Prep the venison: the most important thing with venison is to remove all fat and whatever connective tissue you can. The neck is not as complicated as the shoulder, but there are multiple muscles. You will go crazy if you try to remove all of the silver side, tendons and connective tisse, and you will end up with a pile of tiny pieces. Instead, feel along the muscles and cut out what ever pieces of fat you find. Then, again cutting with and then against the muscle grain, cut the neck into two inch cubes. Remove the silver side that is exposed as you work, by slipping a very sharp paring knife between the tissue and the meat. Do not pursue perfection! This isn’t haut cuisine. You’re making peasant food.

Heat the pot over high heat and stir fry the meat, searing as best you can. This is not French cooking either, you’re not looking for beautifully browned meat. When it loses its bloody look and is taking on color, remove to a bowl and add the onions, garlic and ginger. Stir fry just until wilted and add all of the spices, heat them through (do not scorch, if the pan is too hot lower the heat) until fragrant and then add the meat back. Stir fry together, add the soy sauce, continue to stir until it takes on color and then add the rice wine. When it bubbles add just enough water to cover, bring to a simmer over low heat: do not boil, but wait for tiny bubbles to break out across the surface. Cover and allow to cook gently for 4 hours, stirring occasionally. In the meantime, reconstitute the mushrooms: cover them in a bowl with boiling water for about a half hour. Retain the soaking liquid. Peel the turnips and cut into cubes. Trim the stems from the mushrooms and cut in half.

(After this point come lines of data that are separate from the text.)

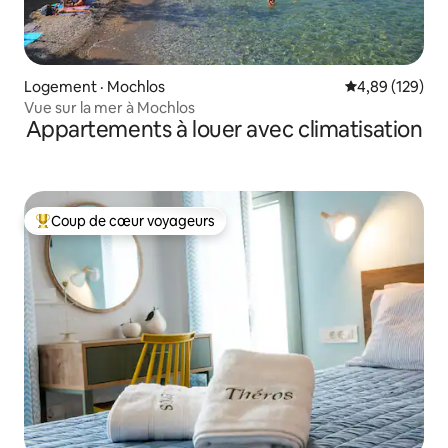
Logement · Mochlos
Note moyenne 
4,89 (129)
Vue sur la mer à Mochlos
Appartements à louer avec climatisation
Coup de cœur voyageurs
Coup de cœur voyageurs parmi les plus aimés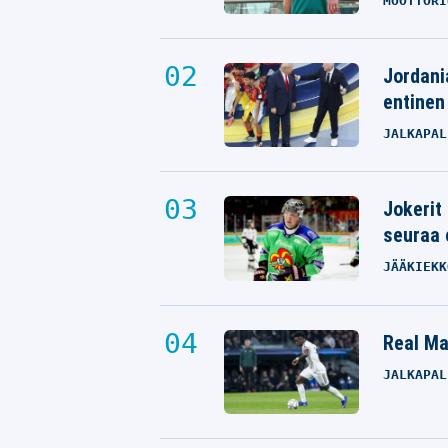
MOOTTORI
Jordani
entinen
JALKAPAL
Jokerit
seuraa 
JÄÄKIEKK
Real Mad
JALKAPAL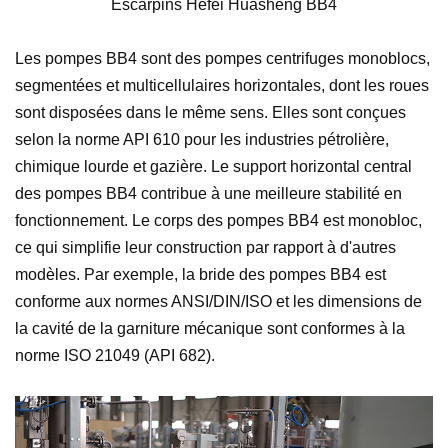
Escarpins Hefei Huasheng BB4
Les pompes BB4 sont des pompes centrifuges monoblocs,
segmentées et multicellulaires horizontales, dont les roues
sont disposées dans le même sens. Elles sont conçues
selon la norme API 610 pour les industries pétrolière,
chimique lourde et gazière. Le support horizontal central
des pompes BB4 contribue à une meilleure stabilité en
fonctionnement. Le corps des pompes BB4 est monobloc,
ce qui simplifie leur construction par rapport à d'autres
modèles. Par exemple, la bride des pompes BB4 est
conforme aux normes ANSI/DIN/ISO et les dimensions de
la cavité de la garniture mécanique sont conformes à la
norme ISO 21049 (API 682).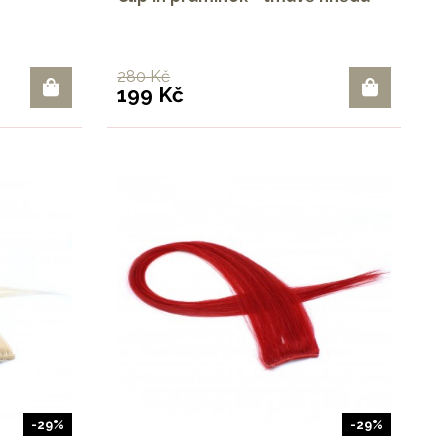
280 Kč
199 Kč
-29%
-29%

After four hours scoop out the meat with a slotted spoon and let rest in a bowl. Strain the cooking liquid and return to the pot. Add the mushroom and the soaking liquid (do not add the sediment, either strain through a paper towel or pour very carefully). Bring to a gentle boil, and cook for 20 minutes. Add the turnips and the venison, add 1/3 cup rice wine and 2 T sugar. Taste for salt. Cook until the turniups are tender, 10-15 minutes. Finish with a few teaspoons of sesame oil and a little vinegar. Taste again. Serve with rice.

Hot Sauce:

¼- ½  cup of whole Chinese dried chilies (if using Thai or Indian, use less)
2 cloves garlic
Pinch of salt
Vinegar
Oil

Over low heat slowly toast the chilies in an iron frying pan until dark and rich. Allow to cool and pound in a mortar and pestle until group, not a powder, but into flakes. Remove, add a pinch of salt and pound the garlic into a paste. Add the chilies and pound together. Slowly add a tablespoon or so of vinegar, then drizzle in oil until it has the consistency you desire, a thick dark hot and garlicky paste. Use abundantly or sparingly!

Serve all this with lots of hot rice, beer or Riesling (we drank Riesling, Keuka Lake) and zucchini stir fried with garlic and ginger.

 

5 Comments

  1. Fabulous!

  2. Sounds excellent.

    We are making an outdoor community bread oven DOWNTOWN. Do you still use the GREEN EGG?

    Enjoy, Emily

  3. Yes, I use THE EGG! Greatest piece of cooking equipment I’ve ever used or owned. I don’t know how it does with bread; my pizza adventures have not been good, though I made good focaccia once. I think the problem is how hot the baking stone gets.

  4. Hardwood charcoal is a must for pizza, but you probably use that already. It’s just practice.

    I have been using the electric pressure cooker lately… it has two ceilings which means you can cook Irish oats without sputtering, clogging the vent pipe.

    Someday I’ll get the EGG. I have admired it for decades.